Mio padre Pio La Torre
Di ATTILIO BOLZONI
La mattina avevano ucciso Pio La Torre e la sera arrivò in Sicilia il generale più famoso dell'Arma dei carabinieri. Era il 30 aprile del 1982. Nominato prefetto di Palermo, Carlo Alberto dalla Chiesa - che quattro mesi dopo sarebbe stato anche lui assasinato - fu circondato dai giornalisti che gli chiesero: «Generale, perché secondo lei hanno ammazzato Pio La Torre?». Rispose il generale: «Per tutta una vita».
Quella vita ce la racconta Franco La Torre, uno dei figli (l'altro è Filippo) di un uomo - ci piace riprendere le parole di Vincenzo Consolo - che è stato “orgoglio di Sicilia”.
Figlio di contadini, nato nella borgata palermitana di Altarello di Baida, sindacalista e capopopolo negli anni infuocati del separatismo e delle occupazioni delle terre, deputato alla Camera per tre legislature, Pio La Torre è stato ucciso trentasei anni fa quando era da appena sette mesi segretario regionale del Partito comunista italiano. Un ritorno nell'isola, un ritorno in quella «città dove si fa politica con la pistola». La sua Palermo.
Il figlio Franco ricorda il padre fra dimensione pubblica e pieghe private. La passione politica e l'incontro con Giuseppina che sarebbe diventata sua moglie, le Botteghe Oscure e le vacanze di famiglia in Polonia e a Panarea, la detenzione nel carcere dell'Ucciardone e la battaglia contro i missili a Comiso, le "attenzioni” che gli avevano riservato i servizi segreti italiani (lo sospettavano una spia di Mosca) e la Commissione parlamentare antimafia, il partito e gli amici. Fino a quel 30 aprile, fino alla morte.

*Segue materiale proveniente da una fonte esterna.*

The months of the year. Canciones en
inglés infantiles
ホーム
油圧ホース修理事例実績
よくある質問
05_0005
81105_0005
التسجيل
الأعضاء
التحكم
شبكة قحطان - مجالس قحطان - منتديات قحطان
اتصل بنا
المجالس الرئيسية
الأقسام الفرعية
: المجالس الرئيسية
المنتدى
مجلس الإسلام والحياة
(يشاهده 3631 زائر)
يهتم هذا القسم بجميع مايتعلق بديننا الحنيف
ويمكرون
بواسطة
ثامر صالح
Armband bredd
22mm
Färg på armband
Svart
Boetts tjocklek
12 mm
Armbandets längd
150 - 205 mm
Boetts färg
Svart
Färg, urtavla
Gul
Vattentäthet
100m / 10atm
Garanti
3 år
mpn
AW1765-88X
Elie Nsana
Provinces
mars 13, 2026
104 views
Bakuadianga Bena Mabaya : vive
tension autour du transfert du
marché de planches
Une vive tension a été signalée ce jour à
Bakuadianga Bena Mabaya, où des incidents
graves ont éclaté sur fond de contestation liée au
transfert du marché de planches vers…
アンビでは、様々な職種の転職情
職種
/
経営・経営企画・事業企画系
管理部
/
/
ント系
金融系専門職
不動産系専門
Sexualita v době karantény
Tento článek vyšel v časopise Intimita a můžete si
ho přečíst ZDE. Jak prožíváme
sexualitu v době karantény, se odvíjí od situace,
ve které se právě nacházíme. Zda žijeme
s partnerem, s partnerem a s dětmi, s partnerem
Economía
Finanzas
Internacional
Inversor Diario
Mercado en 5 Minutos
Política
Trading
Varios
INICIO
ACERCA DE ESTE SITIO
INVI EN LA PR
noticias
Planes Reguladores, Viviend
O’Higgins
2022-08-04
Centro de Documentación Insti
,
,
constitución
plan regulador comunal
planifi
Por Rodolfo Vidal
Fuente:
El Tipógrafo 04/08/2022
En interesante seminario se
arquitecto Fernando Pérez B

In mezzo c'è la straordinaria esistenza di un personaggio che ha segnato la storia d'Italia con le sue idee e la sua azione. Sempre dalla parte dei deboli. Sempre contro i poteri criminali.
La legge che porta il suo nome (insieme a quello del ministro dell'Interno del tempo, Virginio Rognoni) e che dal settembre del 1982 introduce nel codice penale il reato di associazione mafiosa e la confisca dei beni ai boss è un confine, è semplicemente il prima e il dopo della lotta alla mafia nel nostro Paese.
La storia di Pio La Torre è stata ricostruita in questi ultimi anni dai suoi familiari nei libri “Sulle ginocchia” (edizioni Melampo) ed "Ecco chi sei” (San Paolo Edizioni). Poi hanno scritto Francesco Tornatore ("Ecco perché”, Istituto Poligrafico Europeo), Vito Lo Monaco e Vincenzo Vasile ("Pio La Torre”, Edizioni Flaccovio), Paolo Mondani e Armando Sorrentino ("Chi ha ucciso Pio La Torre?”, Edizioni Castelvecchi), Carlo Ruta ("Pio La Torre, legislatore contro la mafia”, Edizione di Storia e Studi sociali). Ed è appena arrivato sugli scaffali, a firma di Giuseppe Bascietto e Claudio Camarca, "L'uomo che ha incastrato la mafia” della Compagnia Editoriale Aliberti.
Nonostante questa preziosa e abbondante produzione di saggi ho voluto chiedere a Franco una testimonianza sul padre perché credo che non sia mai abbastanza far conoscere la sua figura, soprattutto ai più giovani che in quel 1982 non erano ancora nati.
Alla fine della scrittura Franco La Torre si chiede chi abbia davvero «proseguito con lo stesso impegno le sue battaglie», parla di gesti sinceri ma anche di tanta ipocrisia e di tanto opportunismo, di un'eredità raccolta e ostentata - dalla politica (compreso qualcuno del partito dal quale suo padre proveniva) e da associazioni - con una propaganda non sempre disinteressata. Un simbolo che ha fatto molto comodo a imbonitori, spacciatori di pozioni magiche e pure a qualche ladruncolo. Ma stiamo parlando d'altro, già stiamo parlando delle maschere dell'antimafia.